Abstraksi yang ingin menangkap pengertian dengan membuang unsur-unsur individual untuk mencapai kualitas adalah abstraksi fisis. Sedangkan abstraksi di mana subyek menangkap unsur kuantitatif dengan menyingkirkan unsur kualitatif disebut abstraksi matematis. Abstraksi di mana seseorang menangkap unsur-unsur yang hakiki dengan mengesampingkan unsur-unsur lain disebut abstraksi metafisis.
Teori Aristoteles yang cukup terkenal adalah tentang materi dan bentuk. Keduanya ini merupakan prinsip-prinsip metafisis, materi adalah prinsip yang tidak ditentukan, sedangkan bentuk adalah prinsip yang menentukan. Teori ini terkenal dengan sebutan ‘Hylemorfisme’.
Masa Helinistis dan Romawi.
Pada jaman Alexander Agung telah berkembang sebuah kebudayaan trans nasional yang disebut kebudayaan Hellinistis, karena kebudayaan Yunani tidak terbatas lagi pada kota-kota Yunani saja, tetapi mencakup juga seluruh wilayah yang ditaklukkan Alexander Agung. Dalam bidang filsafat, Athena tetap merupakan suatu pusat yang penting, tetapi berkembang pula pusat-pusat intelektual lain, terutama kota Alexandria.
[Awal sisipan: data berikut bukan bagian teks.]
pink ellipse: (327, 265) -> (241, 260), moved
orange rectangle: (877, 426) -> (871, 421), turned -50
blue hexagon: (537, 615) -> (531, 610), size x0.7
Jika akhirnya ekspansi Romawi meluas sampai ke wilayah Yunani, itu tidak berarti kesudahan kebudayaan dan filsafat Yunani, karena kekaisaran Romawi pun pintu dibuka lebar untuk menerima warisan kultural Yunani.
Dalam bidang filsafat tetap berkembang namun pada saat itu tidak ada filsuf yang sungguh-sungguh besar kecuali Plotinus.
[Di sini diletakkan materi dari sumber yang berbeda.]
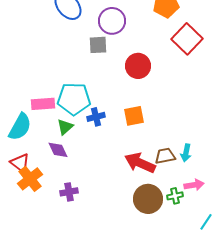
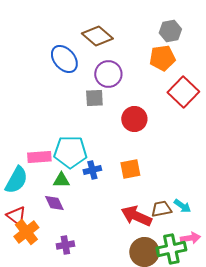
green triangle: (65, 127) -> (61, 180), turned 42
cyan arrow: (186, 153) -> (182, 206), turned -66
green cross: (175, 196) -> (171, 249), size x1.8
Pada masa ini muncul beberapa aliran :
1. Stoisisme.
Menurut paham ini jagat raya ditentukan oleh kuasa-kuasa yang disebut ‘Logos’. Oleh karenanya segala kejadian berlangsung menurut ketetapan yang tak dapat dihindari.
2. Epikurisme.
Segala-galanya terdiri dari atom-atom yang senantiasa bergerak. Manusia akan bahagia jika mau mengakui susunan dunia ini dan tidak boleh takut pada dewa-dewa.
3. Skeptisisme.
Mereka berpikir bahwa bidang teoritis manusia tidak sanggup mencapai kebenaran. Sikap umum mereka adalah kesangsian.
4. Eklektisisme.
Suatu kecenderungan umum yang mengambil berbagai unsur, filsafat dari aliran-aliran lain tanpa berhasil mencapai suatu pemikiran yang sungguh-sungguh.
5. Neo Platonisme.
Yakni paham yang ingin menghidupkan kembali filsafat Plato. Tokohnya adalah Plotinus. Seluruh filsafatnya berkisar pada Allah sebagai ‘yang satu’. Segala sesuatu berasal dari ‘yang satu’ dan ingin kembali kepadanya.